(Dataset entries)
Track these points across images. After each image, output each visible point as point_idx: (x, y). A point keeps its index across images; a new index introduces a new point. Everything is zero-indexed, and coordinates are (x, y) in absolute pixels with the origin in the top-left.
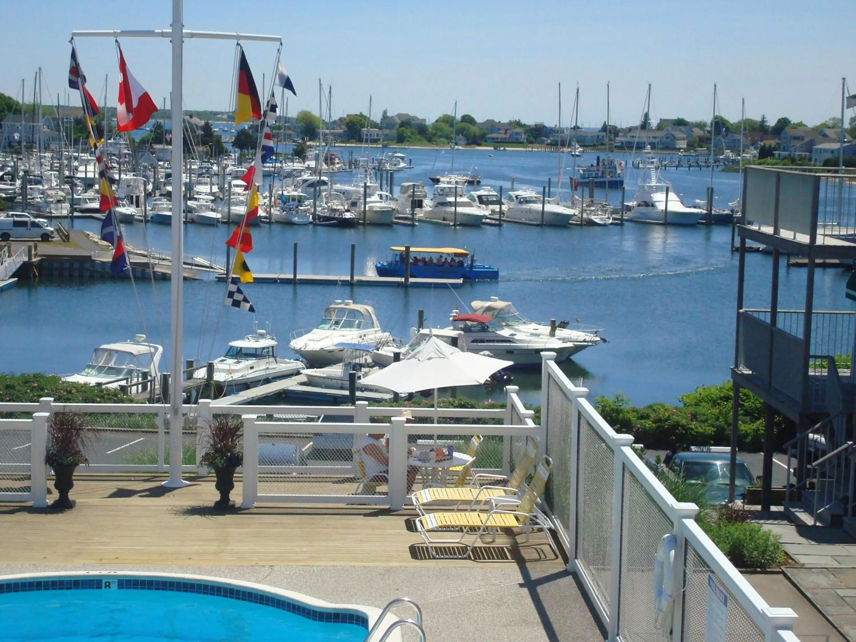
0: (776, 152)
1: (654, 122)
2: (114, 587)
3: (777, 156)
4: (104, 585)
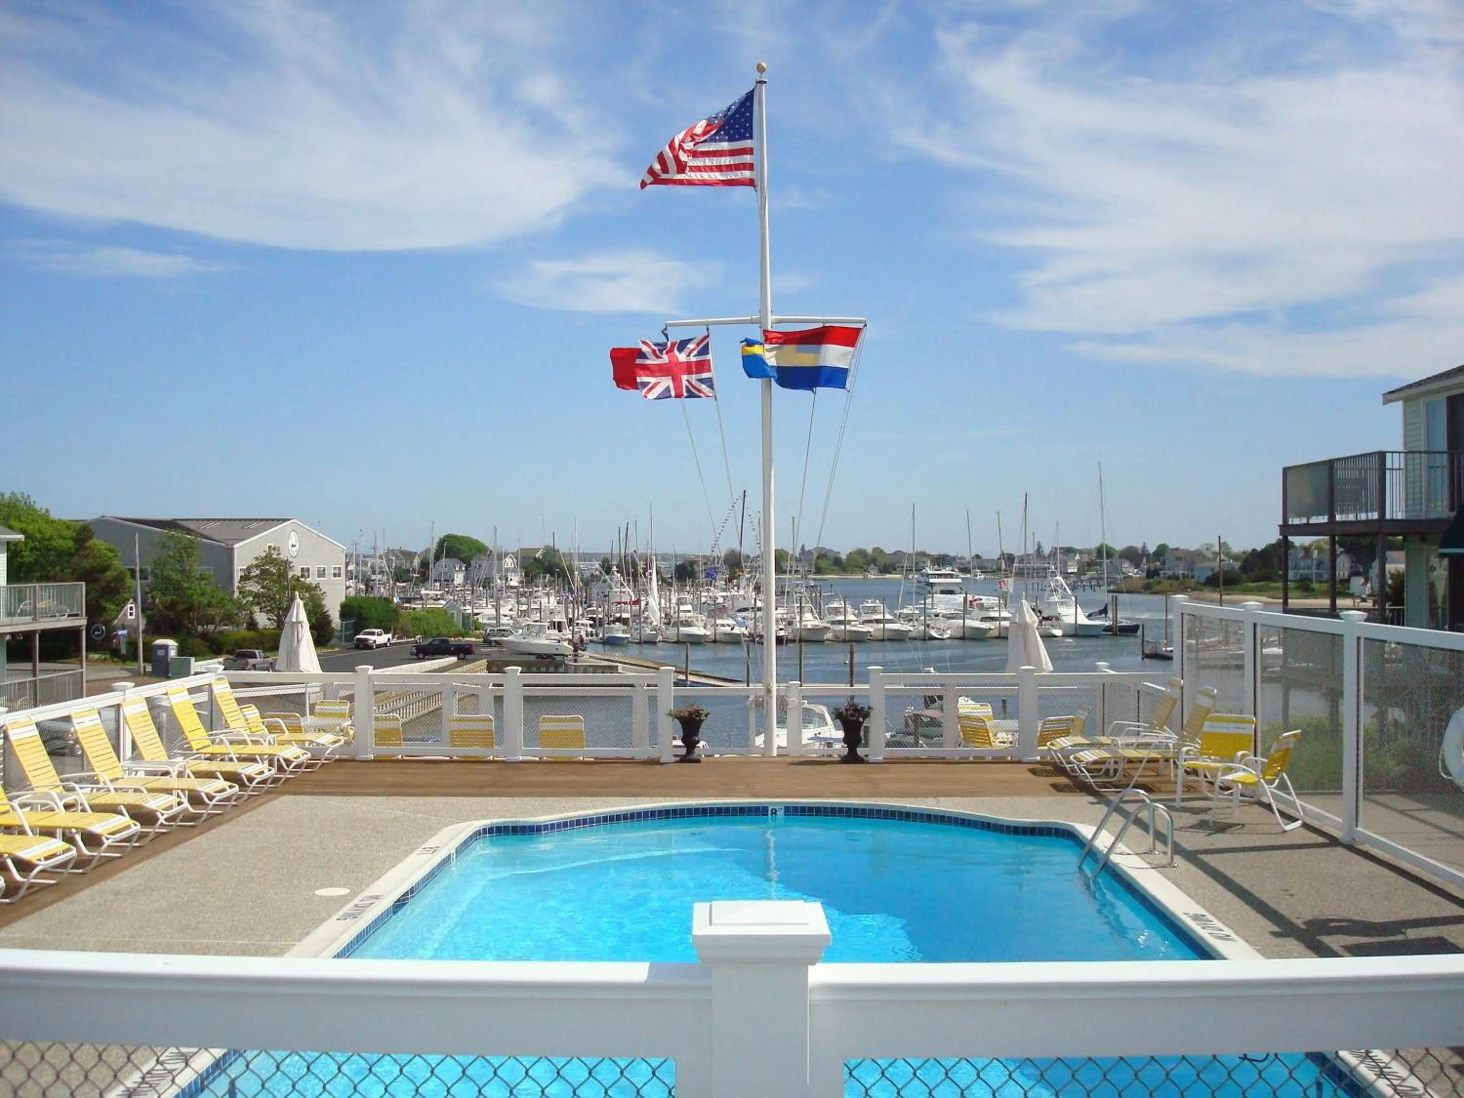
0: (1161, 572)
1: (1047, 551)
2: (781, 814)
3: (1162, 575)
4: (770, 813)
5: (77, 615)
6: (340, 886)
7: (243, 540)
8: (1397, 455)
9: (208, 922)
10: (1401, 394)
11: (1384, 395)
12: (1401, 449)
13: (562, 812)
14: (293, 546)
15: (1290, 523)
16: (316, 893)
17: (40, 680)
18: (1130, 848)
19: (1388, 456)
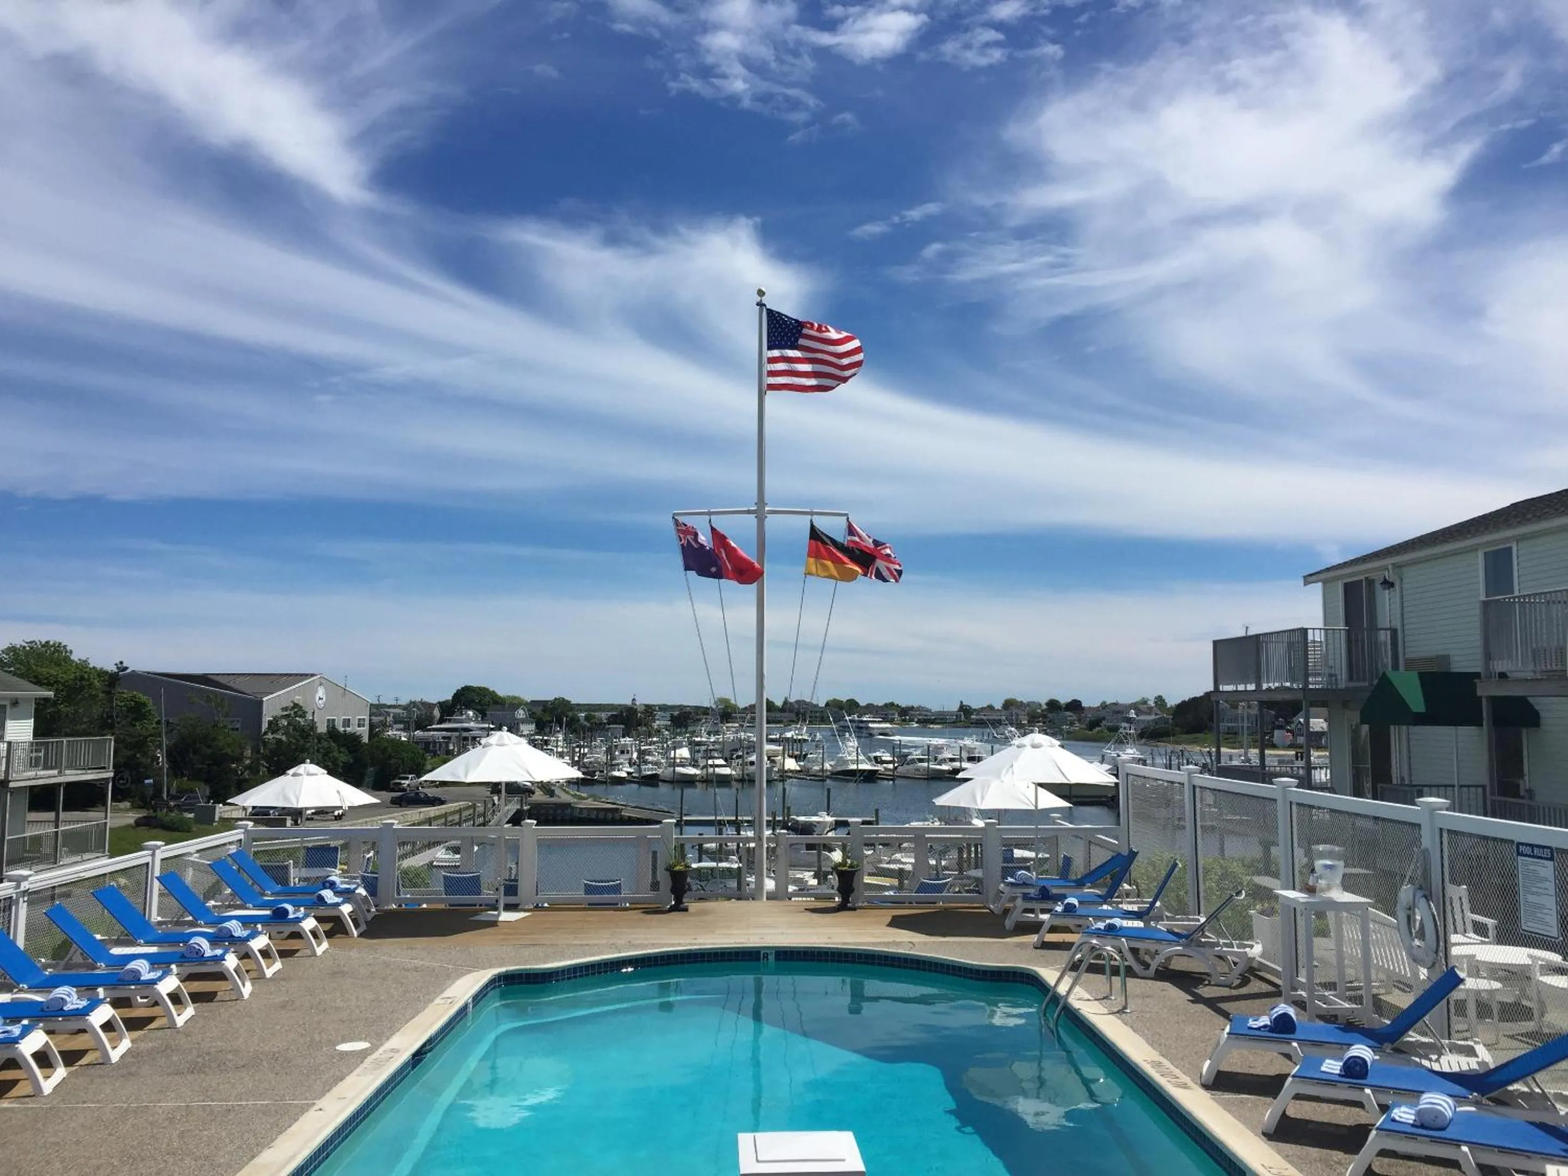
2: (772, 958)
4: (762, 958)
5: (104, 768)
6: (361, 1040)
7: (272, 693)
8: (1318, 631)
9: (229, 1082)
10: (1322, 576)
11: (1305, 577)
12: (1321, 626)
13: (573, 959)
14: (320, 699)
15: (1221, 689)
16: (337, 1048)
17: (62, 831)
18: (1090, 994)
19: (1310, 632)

◆ **TASK INSTRUCTIONS**
Rewrite every line of the entries above as a numbered list, skipping blank lines and leaving out the pictures.

◆ **ANSWER FOR THIS EXERCISE**
1. Track these points across images. After each image, output each visible point as point_idx: (x, y). A point keeps its index across images; a new index introduces a new point. Everything is zero-indexed, and coordinates are (x, y) in absolute pixels with the origin in the top-left.
2. 0: (776, 152)
3. 1: (654, 122)
4. 2: (114, 587)
5. 3: (777, 156)
6. 4: (104, 585)
7. 0: (1161, 572)
8. 1: (1047, 551)
9. 2: (781, 814)
10. 3: (1162, 575)
11. 4: (770, 813)
12. 5: (77, 615)
13. 6: (340, 886)
14. 7: (243, 540)
15. 8: (1397, 455)
16. 9: (208, 922)
17. 10: (1401, 394)
18. 11: (1384, 395)
19. 12: (1401, 449)
20. 13: (562, 812)
21. 14: (293, 546)
22. 15: (1290, 523)
23. 16: (316, 893)
24. 17: (40, 680)
25. 18: (1130, 848)
26. 19: (1388, 456)
27. 2: (772, 958)
28. 4: (762, 958)
29. 5: (104, 768)
30. 6: (361, 1040)
31. 7: (272, 693)
32. 8: (1318, 631)
33. 9: (229, 1082)
34. 10: (1322, 576)
35. 11: (1305, 577)
36. 12: (1321, 626)
37. 13: (573, 959)
38. 14: (320, 699)
39. 15: (1221, 689)
40. 16: (337, 1048)
41. 17: (62, 831)
42. 18: (1090, 994)
43. 19: (1310, 632)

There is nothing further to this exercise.